For most people, starting with dumbbells to learn the hip-hinge pattern and then progressing to a barbell for heavier loading is a practical approach.

Sets, Reps, and Programming

For muscle growth, 3 to 4 sets of 7 to 12 reps is the range most lifters respond well to. Aim for around 25 to 35 total reps per session. Because the stiff leg deadlift is taxing on the lower back and central nervous system, it accumulates more fatigue per set than many other exercises. Keeping reps at 12 or below helps you maintain form through the end of each set, which matters more here than on less technically demanding movements.

If your goal is pure strength, sets of 3 to 5 reps with heavier loads work, though most lifters will get better results from the moderate rep range unless they’ve already built a strong base.
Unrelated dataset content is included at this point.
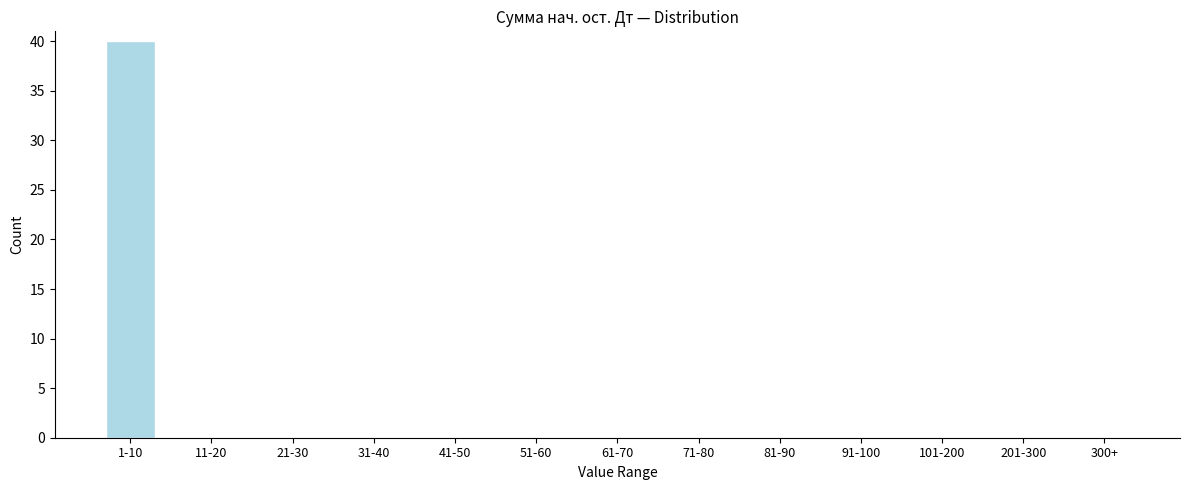

Reading right to left, transcribe all the data shown in this chart.

300+=0	201-300=0	101-200=0	91-100=0	81-90=0	71-80=0	61-70=0	51-60=0	41-50=0	31-40=0	21-30=0	11-20=0	1-10=40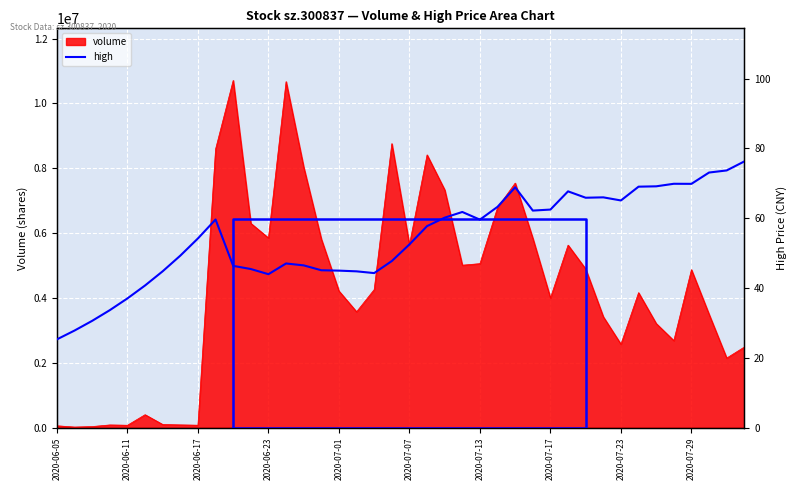

True or false: the data has more than 2 interior local peaks.

True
Leave at least one rep in reserve on every set. Going to true failure on a movement that loads the spine this heavily isn’t worth the risk, especially as fatigue increases lumbar flexion in ways you can’t always feel in the moment.

Placing the stiff leg deadlift early in your workout, when you’re fresh, gives you the best chance of maintaining clean technique through all your sets. Pairing it later in a session with other heavy posterior chain work is a recipe for the kind of fatigue-driven form breakdown that leads to back tweaks.